» **What to produce**: Apart from the pictures, every entry below should be repeated exactly.

» **Pose landmark coordinates**:
BEGIN

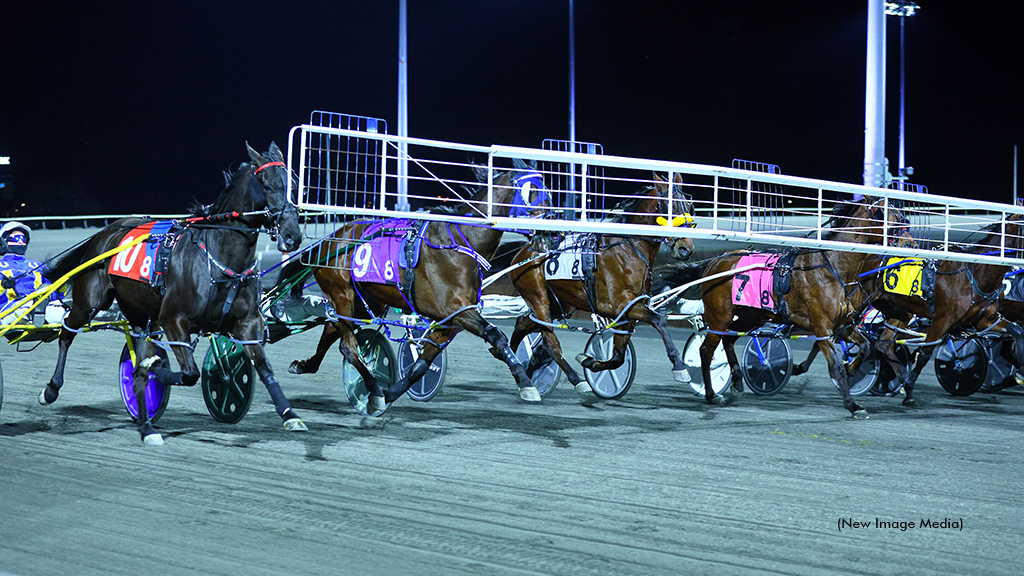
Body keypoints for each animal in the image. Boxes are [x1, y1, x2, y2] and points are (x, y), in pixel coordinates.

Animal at [284, 156, 548, 407]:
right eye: (532, 191)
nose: (549, 229)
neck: (461, 241)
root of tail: (327, 241)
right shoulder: (457, 309)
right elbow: (496, 335)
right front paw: (525, 382)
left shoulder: (449, 320)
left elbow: (421, 365)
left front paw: (392, 392)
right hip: (341, 293)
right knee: (347, 347)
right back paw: (373, 388)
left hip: (367, 302)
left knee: (331, 328)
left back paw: (305, 365)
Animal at [503, 170, 696, 397]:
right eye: (667, 206)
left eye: (689, 205)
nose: (685, 248)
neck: (629, 249)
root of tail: (524, 251)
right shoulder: (620, 305)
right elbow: (659, 320)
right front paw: (679, 367)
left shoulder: (629, 310)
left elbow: (618, 357)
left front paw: (590, 362)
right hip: (538, 297)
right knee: (550, 343)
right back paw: (575, 379)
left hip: (560, 305)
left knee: (521, 323)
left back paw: (519, 368)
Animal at [696, 199, 897, 414]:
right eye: (883, 212)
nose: (901, 232)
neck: (833, 267)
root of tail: (715, 262)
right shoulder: (822, 328)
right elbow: (835, 366)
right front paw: (852, 404)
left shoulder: (843, 325)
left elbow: (866, 347)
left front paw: (851, 368)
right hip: (719, 318)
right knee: (706, 350)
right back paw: (711, 394)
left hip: (751, 316)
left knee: (729, 339)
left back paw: (737, 382)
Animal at [864, 215, 1024, 403]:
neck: (977, 271)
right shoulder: (943, 319)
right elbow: (925, 353)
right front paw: (909, 387)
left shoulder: (984, 319)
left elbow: (1016, 331)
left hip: (902, 310)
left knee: (884, 344)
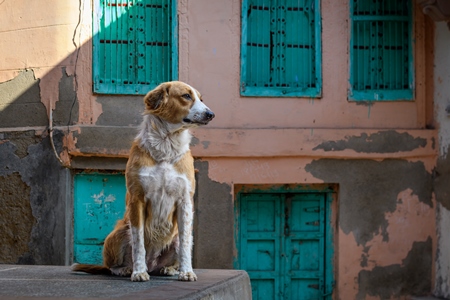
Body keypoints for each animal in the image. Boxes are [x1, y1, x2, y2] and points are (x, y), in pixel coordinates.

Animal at [72, 80, 214, 282]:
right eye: (186, 96)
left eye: (201, 98)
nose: (211, 114)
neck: (167, 145)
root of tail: (153, 264)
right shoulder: (137, 199)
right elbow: (138, 242)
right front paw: (139, 272)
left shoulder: (185, 200)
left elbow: (186, 243)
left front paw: (186, 271)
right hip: (118, 233)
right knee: (110, 266)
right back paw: (125, 269)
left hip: (173, 238)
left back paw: (169, 269)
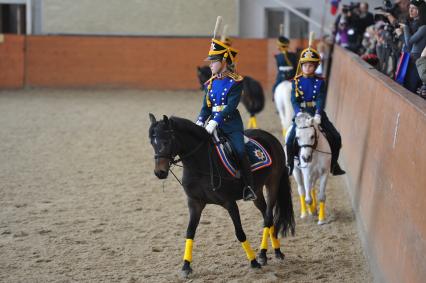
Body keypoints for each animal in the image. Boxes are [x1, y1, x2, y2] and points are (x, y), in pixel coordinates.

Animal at [149, 114, 292, 278]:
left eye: (166, 141)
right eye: (152, 143)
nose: (159, 172)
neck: (200, 163)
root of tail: (270, 137)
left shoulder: (230, 203)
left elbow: (239, 233)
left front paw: (253, 262)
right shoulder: (195, 203)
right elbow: (190, 232)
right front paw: (186, 266)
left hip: (273, 184)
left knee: (268, 217)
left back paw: (262, 255)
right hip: (257, 191)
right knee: (267, 216)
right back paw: (276, 251)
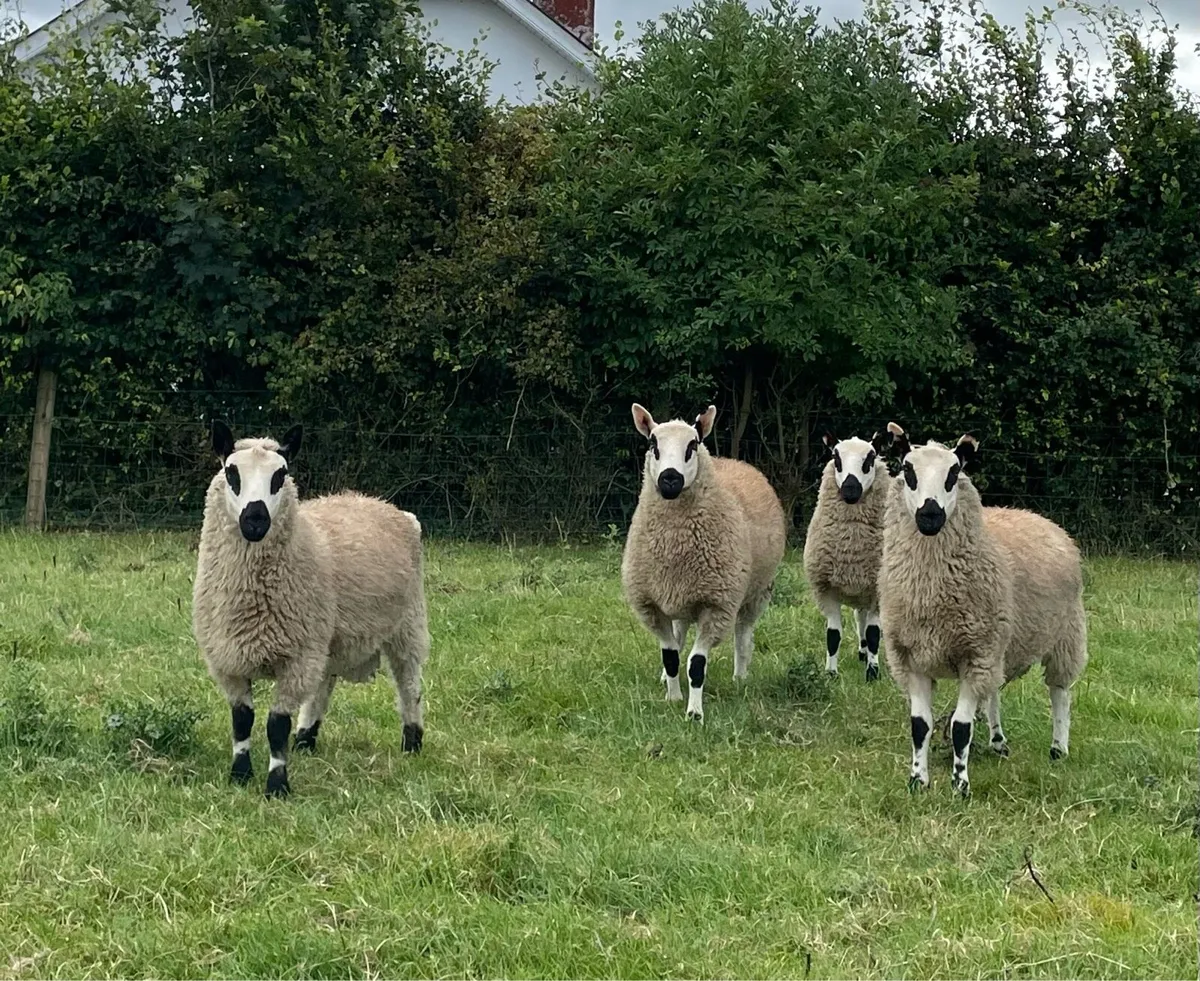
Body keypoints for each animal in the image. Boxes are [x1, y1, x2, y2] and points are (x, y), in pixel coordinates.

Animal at [192, 422, 430, 798]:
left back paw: (412, 741)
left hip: (407, 623)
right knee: (324, 685)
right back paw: (305, 738)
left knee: (409, 683)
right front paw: (240, 775)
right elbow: (241, 720)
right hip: (328, 635)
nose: (255, 520)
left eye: (281, 475)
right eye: (231, 473)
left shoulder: (297, 657)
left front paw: (277, 785)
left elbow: (276, 725)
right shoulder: (228, 658)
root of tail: (377, 502)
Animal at [621, 403, 787, 722]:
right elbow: (671, 656)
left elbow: (696, 664)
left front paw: (694, 713)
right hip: (683, 599)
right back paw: (667, 677)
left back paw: (740, 677)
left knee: (743, 636)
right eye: (653, 444)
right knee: (680, 634)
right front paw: (672, 697)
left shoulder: (717, 606)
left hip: (757, 592)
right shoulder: (652, 605)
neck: (675, 546)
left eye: (692, 445)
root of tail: (734, 461)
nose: (669, 479)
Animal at [802, 430, 892, 682]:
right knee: (859, 618)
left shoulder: (876, 590)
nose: (850, 491)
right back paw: (861, 653)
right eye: (836, 457)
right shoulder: (826, 589)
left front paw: (872, 673)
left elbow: (874, 634)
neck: (852, 548)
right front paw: (830, 673)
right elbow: (833, 635)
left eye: (870, 457)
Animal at [878, 422, 1088, 797]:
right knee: (993, 694)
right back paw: (998, 741)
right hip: (999, 646)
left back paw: (1058, 749)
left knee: (1060, 692)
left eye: (954, 472)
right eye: (907, 469)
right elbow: (919, 726)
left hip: (1066, 635)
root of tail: (1036, 516)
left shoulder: (975, 655)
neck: (931, 595)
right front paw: (917, 780)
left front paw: (960, 785)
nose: (930, 515)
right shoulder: (912, 657)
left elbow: (960, 728)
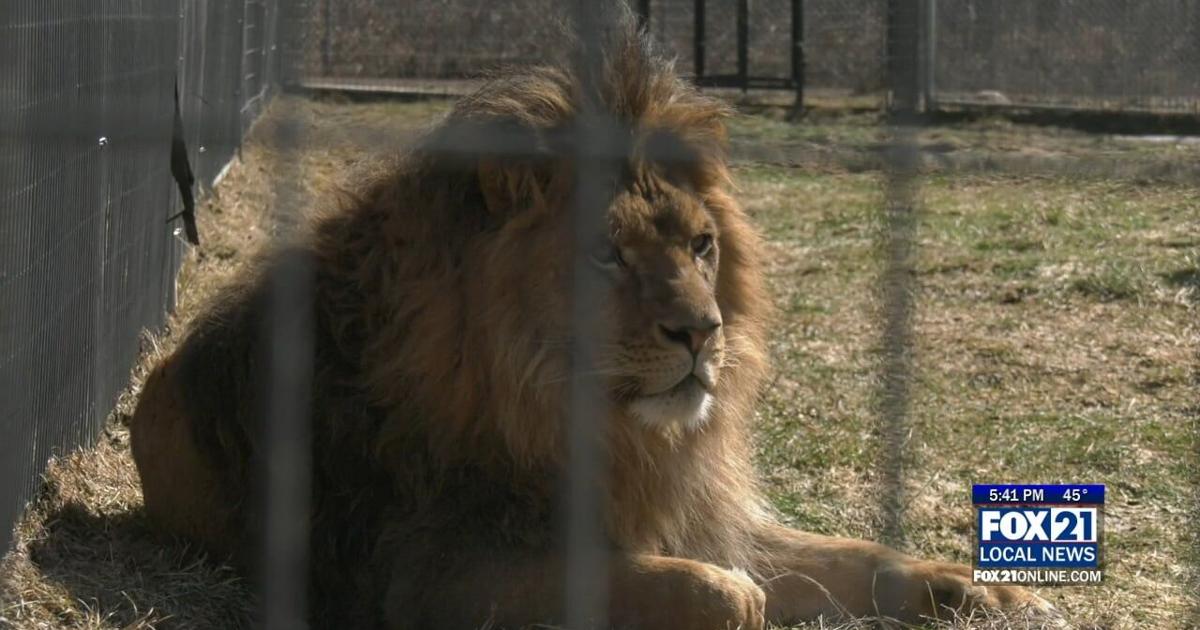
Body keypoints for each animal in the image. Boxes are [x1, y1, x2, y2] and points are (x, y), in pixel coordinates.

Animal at [130, 12, 1057, 630]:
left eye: (702, 246)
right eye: (607, 255)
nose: (702, 332)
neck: (598, 425)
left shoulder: (700, 511)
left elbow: (860, 556)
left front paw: (986, 586)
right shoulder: (431, 572)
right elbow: (715, 588)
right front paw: (737, 597)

END

» **Result of this exercise**:
Body keypoints for each animal in the image. Boxes are [x1, y1, x2, y2] and points are (x, y), in pixel coordinates.

Animal at [284, 156, 548, 407]:
right eye: (532, 191)
nose: (549, 229)
neck: (461, 241)
root of tail: (327, 241)
right shoulder: (457, 309)
right elbow: (496, 335)
right front paw: (525, 382)
left shoulder: (449, 320)
left elbow: (421, 365)
left front paw: (392, 392)
right hip: (341, 293)
right knee: (347, 347)
right back paw: (373, 388)
left hip: (367, 302)
left knee: (331, 328)
left back paw: (305, 365)
Animal at [503, 170, 696, 397]:
right eye: (667, 206)
left eye: (689, 205)
nose: (685, 248)
neck: (629, 249)
root of tail: (524, 251)
right shoulder: (620, 305)
right elbow: (659, 320)
right front paw: (679, 367)
left shoulder: (629, 310)
left elbow: (618, 357)
left front paw: (590, 362)
right hip: (538, 297)
right knee: (550, 343)
right back paw: (575, 379)
left hip: (560, 305)
left knee: (521, 323)
left back paw: (519, 368)
Animal at [696, 199, 897, 414]:
right eye: (883, 212)
nose: (901, 232)
neck: (833, 267)
root of tail: (715, 262)
right shoulder: (822, 328)
right elbow: (835, 366)
right front paw: (852, 404)
left shoulder: (843, 325)
left elbow: (866, 347)
left front paw: (851, 368)
right hip: (719, 318)
right knee: (706, 350)
right back paw: (711, 394)
left hip: (751, 316)
left knee: (729, 339)
left back paw: (737, 382)
Animal at [864, 215, 1024, 403]:
neck: (977, 271)
right shoulder: (943, 319)
right elbow: (925, 353)
right front paw: (909, 387)
left shoulder: (984, 319)
left elbow: (1016, 331)
left hip: (902, 310)
left knee: (884, 344)
Body keypoints for each animal in the image. Boxes are [x1, y1, x2, y2] and points are (x, y), in pixel coordinates.

Animal at [72, 80, 214, 282]:
right eye: (186, 96)
left eye: (201, 98)
nose: (211, 114)
neck: (167, 145)
root of tail: (153, 264)
right shoulder: (137, 199)
right elbow: (138, 242)
right front paw: (139, 272)
left shoulder: (185, 200)
left elbow: (186, 243)
left front paw: (186, 271)
right hip: (118, 233)
right knee: (110, 266)
right back paw: (125, 269)
left hip: (173, 238)
left back paw: (169, 269)
Body keypoints for each animal in the image. Boxes are [x1, y1, x2, y2] and points are (x, y), in pixel coordinates.

Animal at [149, 114, 292, 278]:
left eye: (166, 141)
right eye: (152, 143)
nose: (159, 172)
neck: (200, 163)
root of tail: (270, 137)
left shoulder: (230, 203)
left elbow: (239, 233)
left front paw: (253, 262)
right shoulder: (195, 203)
right elbow: (190, 232)
right front paw: (186, 266)
left hip: (273, 184)
left knee: (268, 217)
left back paw: (262, 255)
right hip: (257, 191)
right knee: (267, 216)
right back paw: (276, 251)
Body keypoints for each animal in the image. Boxes are [x1, y1, x2, y2] and points are (x, y), in pixel coordinates.

Animal at [192, 422, 430, 798]:
left back paw: (412, 741)
left hip: (407, 623)
right knee: (324, 685)
right back paw: (305, 738)
left knee: (409, 683)
right front paw: (240, 775)
right elbow: (241, 720)
right hip: (328, 635)
nose: (255, 520)
left eye: (281, 475)
right eye: (231, 473)
left shoulder: (297, 657)
left front paw: (277, 785)
left elbow: (276, 725)
right shoulder: (228, 658)
root of tail: (377, 502)
Animal at [621, 403, 787, 722]:
right elbow: (671, 656)
left elbow: (696, 664)
left front paw: (694, 713)
right hip: (683, 599)
right back paw: (667, 677)
left back paw: (740, 677)
left knee: (743, 636)
right eye: (653, 444)
right knee: (680, 634)
right front paw: (672, 697)
left shoulder: (717, 606)
left hip: (757, 592)
right shoulder: (652, 605)
neck: (675, 546)
left eye: (692, 445)
root of tail: (734, 461)
nose: (669, 479)
Animal at [802, 430, 892, 682]:
right knee: (859, 618)
left shoulder: (876, 590)
nose: (850, 491)
right back paw: (861, 653)
right eye: (836, 457)
right shoulder: (826, 589)
left front paw: (872, 673)
left elbow: (874, 634)
neck: (852, 548)
right front paw: (830, 673)
right elbow: (833, 635)
left eye: (870, 457)
Animal at [878, 422, 1088, 797]:
right knee: (993, 694)
right back paw: (998, 741)
right hip: (999, 646)
left back paw: (1058, 749)
left knee: (1060, 692)
left eye: (954, 472)
right eye: (907, 469)
right elbow: (919, 726)
left hip: (1066, 635)
root of tail: (1036, 516)
left shoulder: (975, 655)
neck: (931, 595)
right front paw: (917, 780)
left front paw: (960, 785)
nose: (930, 515)
right shoulder: (912, 657)
left elbow: (960, 728)
Body keypoints for each animal in the image. Boxes are [x1, y1, x2, y2] and points are (x, y), in pixel coordinates.

Animal at [130, 12, 1057, 630]:
left eye: (702, 246)
right eye: (607, 255)
nose: (702, 332)
neck: (598, 425)
left shoulder: (700, 511)
left elbow: (860, 556)
left front paw: (986, 586)
right shoulder: (431, 572)
right elbow: (715, 588)
right front paw: (737, 597)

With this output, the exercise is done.